(Code change snippets)
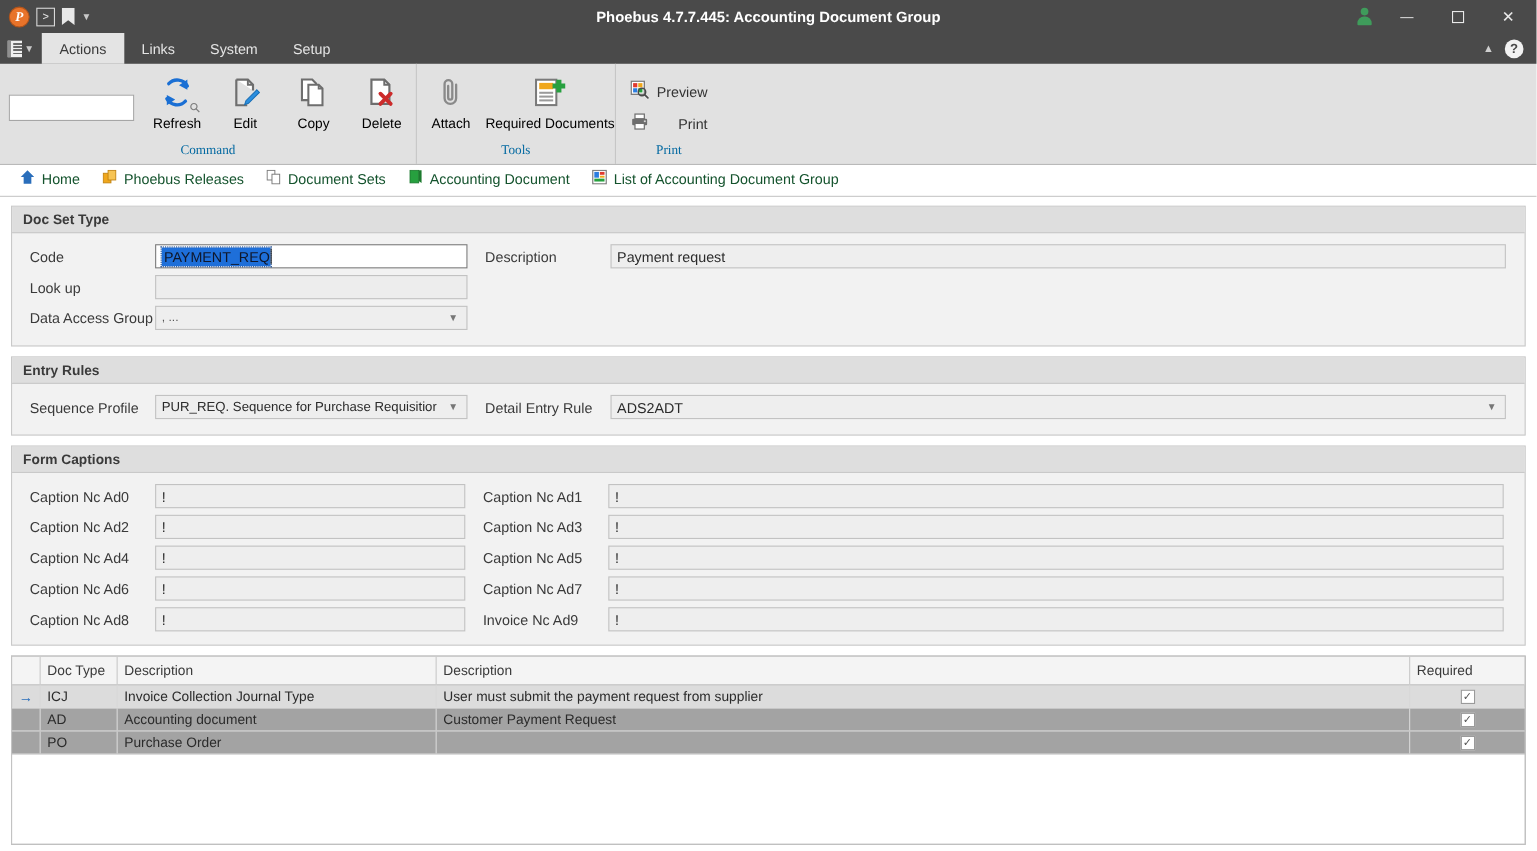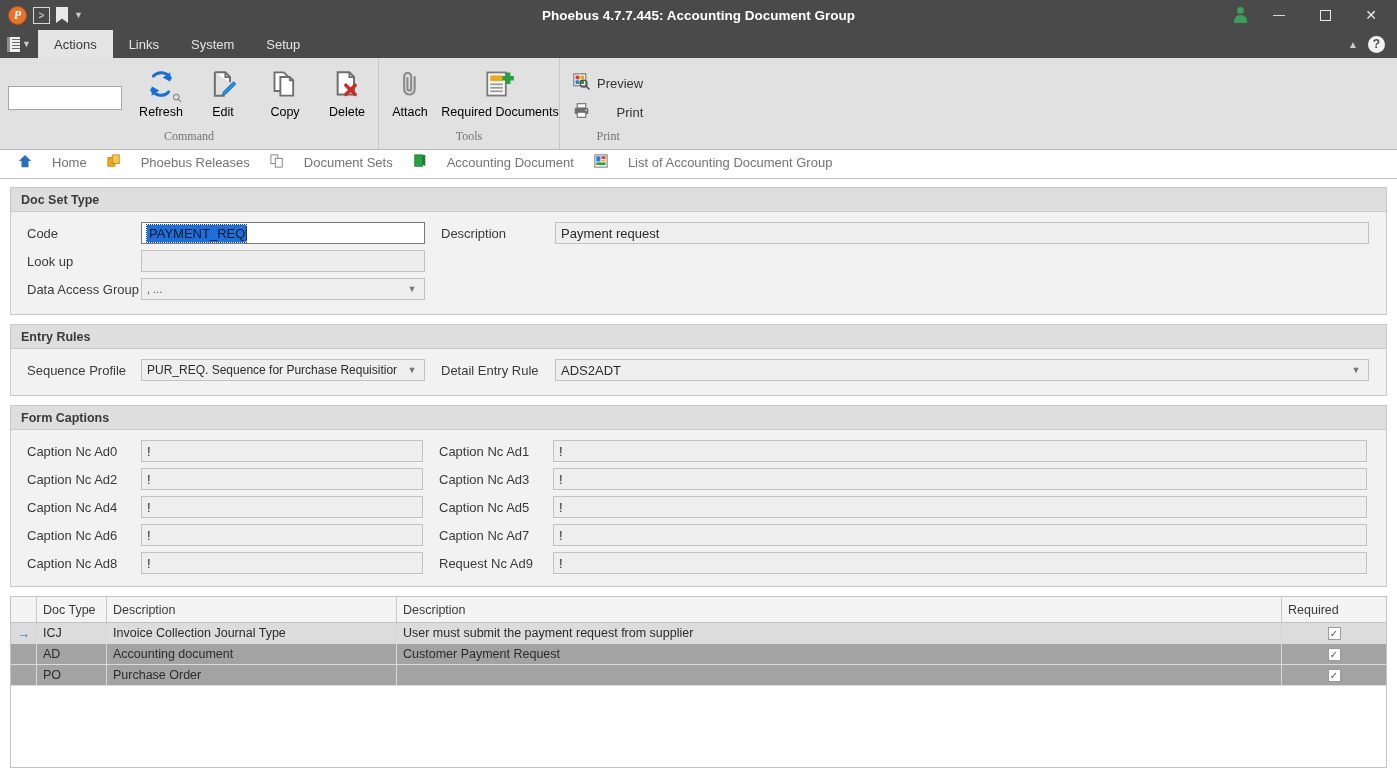--- a/index.html
+++ b/index.html
@@ -111,7 +111,7 @@
   .rb-group + .rb-group { border-left: 1px solid #c6c6c6; }
   .rb-items { flex: 1; display: flex; align-items: flex-start; padding-top: 6px; }
   .rb-caption {
-    text-align: center; color: #737373; font-size: 12px;
+    text-align: center; color: #0369a1; font-size: 12px;
     padding-bottom: 5px; font-family: "Liberation Serif", serif;
   }
   .rb-btn {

(ACTIVITY) Output all of the data above exactly; no pictures should appear.

(THE COMPLETED TASK)
--- a/index.html
+++ b/index.html
@@ -111,7 +111,7 @@
   .rb-group + .rb-group { border-left: 1px solid #c6c6c6; }
   .rb-items { flex: 1; display: flex; align-items: flex-start; padding-top: 6px; }
   .rb-caption {
-    text-align: center; color: #737373; font-size: 12px;
+    text-align: center; color: #0369a1; font-size: 12px;
     padding-bottom: 5px; font-family: "Liberation Serif", serif;
   }
   .rb-btn {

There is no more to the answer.